Any usable SIMD implementation?

Tue Apr 5 01:34:32 PDT 2016

On 4/4/2016 11:10 PM, 9il wrote:
> It is impossible to deduct from that combination that Xeon Phi has 32 FP registers.

Since dmd doesn't generate specific code for a Xeon Phi, having a compile time 
switch for it is meaningless.

> "Since the compiler never generates AVX or AVX2" - this is definitely nor true,
> see, for example, LLVM vectorization and SLP vectorization.

dmd is not LLVM.

>> It's entirely practical to compile code with different source code, link them
>> *both* into the executable, and switch between them based on runtime detection
>> of the CPU.
> This approach is complex,

Not at all. Used to do it all the time in the DOS world (FPU vs emulation).

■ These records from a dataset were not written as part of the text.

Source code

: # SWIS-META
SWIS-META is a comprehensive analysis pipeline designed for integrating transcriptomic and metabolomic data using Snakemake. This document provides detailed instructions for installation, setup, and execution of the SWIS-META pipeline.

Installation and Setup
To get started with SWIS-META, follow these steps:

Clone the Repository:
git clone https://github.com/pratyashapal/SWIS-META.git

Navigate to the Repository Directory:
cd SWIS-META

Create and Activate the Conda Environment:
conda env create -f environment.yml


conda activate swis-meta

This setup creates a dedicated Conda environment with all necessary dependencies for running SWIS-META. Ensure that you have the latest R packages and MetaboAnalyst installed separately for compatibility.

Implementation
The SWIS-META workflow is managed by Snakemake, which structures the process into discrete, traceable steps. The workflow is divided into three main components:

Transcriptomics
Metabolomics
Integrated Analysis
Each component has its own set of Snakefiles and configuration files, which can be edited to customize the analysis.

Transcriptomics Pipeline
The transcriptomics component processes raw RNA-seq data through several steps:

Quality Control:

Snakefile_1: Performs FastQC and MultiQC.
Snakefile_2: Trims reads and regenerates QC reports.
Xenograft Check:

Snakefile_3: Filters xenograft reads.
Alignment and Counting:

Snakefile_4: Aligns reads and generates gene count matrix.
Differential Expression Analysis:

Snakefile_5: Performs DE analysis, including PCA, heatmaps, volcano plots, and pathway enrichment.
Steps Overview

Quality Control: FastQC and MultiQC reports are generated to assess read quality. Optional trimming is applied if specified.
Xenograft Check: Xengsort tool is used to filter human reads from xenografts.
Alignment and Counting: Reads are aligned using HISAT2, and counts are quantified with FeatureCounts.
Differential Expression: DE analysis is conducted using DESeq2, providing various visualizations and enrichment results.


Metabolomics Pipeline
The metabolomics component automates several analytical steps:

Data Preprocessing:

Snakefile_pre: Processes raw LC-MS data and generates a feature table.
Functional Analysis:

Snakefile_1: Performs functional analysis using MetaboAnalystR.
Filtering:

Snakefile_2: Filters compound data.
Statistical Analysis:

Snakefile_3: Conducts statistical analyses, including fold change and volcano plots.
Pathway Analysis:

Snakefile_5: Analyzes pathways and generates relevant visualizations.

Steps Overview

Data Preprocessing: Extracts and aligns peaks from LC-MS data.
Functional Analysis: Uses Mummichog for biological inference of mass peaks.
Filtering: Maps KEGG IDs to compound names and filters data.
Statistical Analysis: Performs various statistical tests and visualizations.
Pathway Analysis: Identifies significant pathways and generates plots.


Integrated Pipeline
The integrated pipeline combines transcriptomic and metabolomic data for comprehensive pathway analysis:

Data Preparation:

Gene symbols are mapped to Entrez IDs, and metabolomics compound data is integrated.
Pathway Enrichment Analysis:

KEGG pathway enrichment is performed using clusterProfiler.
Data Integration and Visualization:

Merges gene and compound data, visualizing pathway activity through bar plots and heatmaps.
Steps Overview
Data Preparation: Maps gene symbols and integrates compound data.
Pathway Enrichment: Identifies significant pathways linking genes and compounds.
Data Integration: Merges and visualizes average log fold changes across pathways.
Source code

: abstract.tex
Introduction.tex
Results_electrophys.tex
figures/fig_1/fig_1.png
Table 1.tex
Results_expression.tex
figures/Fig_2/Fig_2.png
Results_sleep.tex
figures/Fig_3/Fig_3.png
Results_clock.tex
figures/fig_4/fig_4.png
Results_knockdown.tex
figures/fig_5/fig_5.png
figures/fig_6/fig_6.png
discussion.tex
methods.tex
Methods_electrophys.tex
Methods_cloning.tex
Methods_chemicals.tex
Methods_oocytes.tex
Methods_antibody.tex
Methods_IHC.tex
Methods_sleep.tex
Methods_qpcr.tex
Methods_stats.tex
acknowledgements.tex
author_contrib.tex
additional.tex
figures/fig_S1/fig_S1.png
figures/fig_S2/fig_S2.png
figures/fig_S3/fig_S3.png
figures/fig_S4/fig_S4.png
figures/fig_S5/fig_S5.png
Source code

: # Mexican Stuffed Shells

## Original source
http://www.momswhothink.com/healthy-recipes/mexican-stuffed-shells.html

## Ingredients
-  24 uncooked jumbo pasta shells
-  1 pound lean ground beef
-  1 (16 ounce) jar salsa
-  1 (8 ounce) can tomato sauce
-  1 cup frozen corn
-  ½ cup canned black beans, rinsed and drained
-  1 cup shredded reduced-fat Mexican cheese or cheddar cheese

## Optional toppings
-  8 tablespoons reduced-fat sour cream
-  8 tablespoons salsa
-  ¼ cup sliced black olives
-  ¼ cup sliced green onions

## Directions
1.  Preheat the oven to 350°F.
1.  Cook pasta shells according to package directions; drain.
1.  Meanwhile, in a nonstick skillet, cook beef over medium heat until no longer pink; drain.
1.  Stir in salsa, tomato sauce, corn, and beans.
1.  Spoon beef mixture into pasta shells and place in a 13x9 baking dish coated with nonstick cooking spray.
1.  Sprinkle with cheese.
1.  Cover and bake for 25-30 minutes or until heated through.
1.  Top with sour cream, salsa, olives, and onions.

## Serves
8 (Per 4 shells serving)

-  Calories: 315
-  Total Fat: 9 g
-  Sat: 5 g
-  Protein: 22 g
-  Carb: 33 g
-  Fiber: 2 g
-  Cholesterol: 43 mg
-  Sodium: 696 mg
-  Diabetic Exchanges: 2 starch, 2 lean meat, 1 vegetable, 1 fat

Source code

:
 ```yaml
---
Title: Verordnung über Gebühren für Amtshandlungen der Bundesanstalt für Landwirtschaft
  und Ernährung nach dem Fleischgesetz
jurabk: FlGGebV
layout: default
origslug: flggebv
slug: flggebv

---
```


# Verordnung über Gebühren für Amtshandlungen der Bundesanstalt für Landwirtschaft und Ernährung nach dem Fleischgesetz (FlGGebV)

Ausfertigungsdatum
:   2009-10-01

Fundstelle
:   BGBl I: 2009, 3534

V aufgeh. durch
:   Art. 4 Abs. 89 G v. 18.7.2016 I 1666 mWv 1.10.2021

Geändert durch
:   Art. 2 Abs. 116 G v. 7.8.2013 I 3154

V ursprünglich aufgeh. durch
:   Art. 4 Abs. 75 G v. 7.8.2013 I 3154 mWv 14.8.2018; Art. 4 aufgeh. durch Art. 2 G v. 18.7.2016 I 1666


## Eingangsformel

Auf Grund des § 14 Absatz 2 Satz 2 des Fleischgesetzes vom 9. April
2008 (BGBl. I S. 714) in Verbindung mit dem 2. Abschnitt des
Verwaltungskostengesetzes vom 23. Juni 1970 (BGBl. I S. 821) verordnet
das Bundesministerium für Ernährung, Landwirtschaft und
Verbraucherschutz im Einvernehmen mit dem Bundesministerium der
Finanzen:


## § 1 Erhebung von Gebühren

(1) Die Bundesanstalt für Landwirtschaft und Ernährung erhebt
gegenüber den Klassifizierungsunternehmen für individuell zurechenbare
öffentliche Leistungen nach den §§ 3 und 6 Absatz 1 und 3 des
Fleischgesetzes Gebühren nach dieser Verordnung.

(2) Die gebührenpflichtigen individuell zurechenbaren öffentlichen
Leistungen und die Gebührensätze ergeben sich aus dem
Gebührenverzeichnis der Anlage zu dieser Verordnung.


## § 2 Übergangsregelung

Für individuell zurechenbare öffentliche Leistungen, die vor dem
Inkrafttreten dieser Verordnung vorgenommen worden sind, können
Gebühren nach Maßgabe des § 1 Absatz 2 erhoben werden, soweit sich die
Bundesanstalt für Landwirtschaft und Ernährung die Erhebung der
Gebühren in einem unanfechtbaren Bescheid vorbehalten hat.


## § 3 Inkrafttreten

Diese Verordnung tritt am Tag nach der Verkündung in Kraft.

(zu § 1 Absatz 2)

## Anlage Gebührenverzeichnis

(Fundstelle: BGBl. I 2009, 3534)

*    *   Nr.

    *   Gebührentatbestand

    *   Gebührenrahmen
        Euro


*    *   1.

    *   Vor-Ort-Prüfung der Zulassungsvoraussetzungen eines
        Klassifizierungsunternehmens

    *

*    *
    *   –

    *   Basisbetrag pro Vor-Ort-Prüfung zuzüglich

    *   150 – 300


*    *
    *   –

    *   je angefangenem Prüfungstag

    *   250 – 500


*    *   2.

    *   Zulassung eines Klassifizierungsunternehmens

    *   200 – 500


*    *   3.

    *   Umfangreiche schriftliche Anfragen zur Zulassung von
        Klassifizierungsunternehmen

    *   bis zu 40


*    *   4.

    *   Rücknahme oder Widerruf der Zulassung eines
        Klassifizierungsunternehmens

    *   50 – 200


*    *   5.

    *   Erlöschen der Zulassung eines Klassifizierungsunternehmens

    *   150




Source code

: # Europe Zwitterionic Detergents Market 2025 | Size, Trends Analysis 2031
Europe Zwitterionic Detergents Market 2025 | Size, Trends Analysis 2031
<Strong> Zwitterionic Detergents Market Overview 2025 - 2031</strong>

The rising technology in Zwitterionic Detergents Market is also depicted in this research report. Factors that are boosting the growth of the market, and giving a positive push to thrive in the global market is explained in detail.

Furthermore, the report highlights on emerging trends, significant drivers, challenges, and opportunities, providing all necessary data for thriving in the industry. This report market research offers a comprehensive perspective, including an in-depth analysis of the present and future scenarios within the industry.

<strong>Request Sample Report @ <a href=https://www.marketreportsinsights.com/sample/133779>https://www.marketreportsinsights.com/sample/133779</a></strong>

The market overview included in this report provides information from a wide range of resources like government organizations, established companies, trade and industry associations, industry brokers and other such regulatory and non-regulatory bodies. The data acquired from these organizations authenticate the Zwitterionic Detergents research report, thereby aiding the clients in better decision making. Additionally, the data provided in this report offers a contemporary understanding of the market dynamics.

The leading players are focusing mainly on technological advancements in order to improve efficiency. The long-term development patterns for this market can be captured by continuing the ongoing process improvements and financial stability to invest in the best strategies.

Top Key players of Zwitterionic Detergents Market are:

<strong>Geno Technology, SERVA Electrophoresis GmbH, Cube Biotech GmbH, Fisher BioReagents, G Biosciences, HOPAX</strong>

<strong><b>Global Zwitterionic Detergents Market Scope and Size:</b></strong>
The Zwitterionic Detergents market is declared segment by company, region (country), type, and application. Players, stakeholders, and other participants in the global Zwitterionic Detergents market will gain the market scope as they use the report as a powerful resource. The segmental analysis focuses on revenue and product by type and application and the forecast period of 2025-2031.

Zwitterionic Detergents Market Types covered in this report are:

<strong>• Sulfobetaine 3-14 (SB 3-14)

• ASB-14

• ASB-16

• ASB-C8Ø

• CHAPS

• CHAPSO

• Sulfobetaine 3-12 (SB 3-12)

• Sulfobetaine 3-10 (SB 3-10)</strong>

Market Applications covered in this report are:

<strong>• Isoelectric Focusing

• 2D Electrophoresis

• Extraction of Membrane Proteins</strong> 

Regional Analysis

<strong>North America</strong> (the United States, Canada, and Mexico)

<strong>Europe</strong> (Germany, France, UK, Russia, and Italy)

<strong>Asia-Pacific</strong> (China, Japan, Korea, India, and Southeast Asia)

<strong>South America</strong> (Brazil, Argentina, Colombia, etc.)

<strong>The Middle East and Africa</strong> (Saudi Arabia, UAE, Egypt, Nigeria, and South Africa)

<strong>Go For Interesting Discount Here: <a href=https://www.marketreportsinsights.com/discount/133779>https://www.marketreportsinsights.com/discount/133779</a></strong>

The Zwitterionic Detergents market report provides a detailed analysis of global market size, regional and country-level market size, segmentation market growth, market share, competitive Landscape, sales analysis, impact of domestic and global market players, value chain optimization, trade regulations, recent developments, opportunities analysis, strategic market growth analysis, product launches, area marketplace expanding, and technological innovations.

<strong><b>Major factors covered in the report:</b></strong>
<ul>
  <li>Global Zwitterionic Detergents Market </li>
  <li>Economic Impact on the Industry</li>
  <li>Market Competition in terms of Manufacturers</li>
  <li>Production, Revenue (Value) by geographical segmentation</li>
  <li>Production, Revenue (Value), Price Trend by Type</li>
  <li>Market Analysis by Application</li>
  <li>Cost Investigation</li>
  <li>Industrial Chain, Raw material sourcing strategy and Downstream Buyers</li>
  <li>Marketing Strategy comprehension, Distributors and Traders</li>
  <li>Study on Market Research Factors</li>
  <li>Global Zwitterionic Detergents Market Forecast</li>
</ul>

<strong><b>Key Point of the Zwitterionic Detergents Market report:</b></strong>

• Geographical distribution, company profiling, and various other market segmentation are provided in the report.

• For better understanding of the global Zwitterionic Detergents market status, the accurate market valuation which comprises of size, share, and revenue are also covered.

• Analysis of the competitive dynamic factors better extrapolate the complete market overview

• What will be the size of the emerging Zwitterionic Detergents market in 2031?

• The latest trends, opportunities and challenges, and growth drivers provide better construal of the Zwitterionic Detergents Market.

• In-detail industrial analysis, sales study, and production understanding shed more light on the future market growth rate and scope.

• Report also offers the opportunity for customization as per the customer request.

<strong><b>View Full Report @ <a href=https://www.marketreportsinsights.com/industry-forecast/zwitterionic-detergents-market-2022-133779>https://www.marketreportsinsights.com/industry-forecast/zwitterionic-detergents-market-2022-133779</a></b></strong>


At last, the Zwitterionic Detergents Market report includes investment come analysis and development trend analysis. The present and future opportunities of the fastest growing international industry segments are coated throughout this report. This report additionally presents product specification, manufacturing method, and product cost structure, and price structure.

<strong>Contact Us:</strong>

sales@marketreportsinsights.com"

> I just want an unified instrument to receive CT information about target and
> optimization switches. It is OK if this information would have different
> switches on different compilers.

Optimizations simply do not transfer from one compiler to another, whether the 
switch is the same or not. They are highly implementation dependent.

> Auto vectorization is only example (maybe bad). I would use SIMD vectors, but I
> need CT information about target CPU, because it is impossible to build optimal
> BLAS kernels without it!

I still don't understand why you cannot just set '-version=xxx' on the command 
line and then switch off that version in your custom code.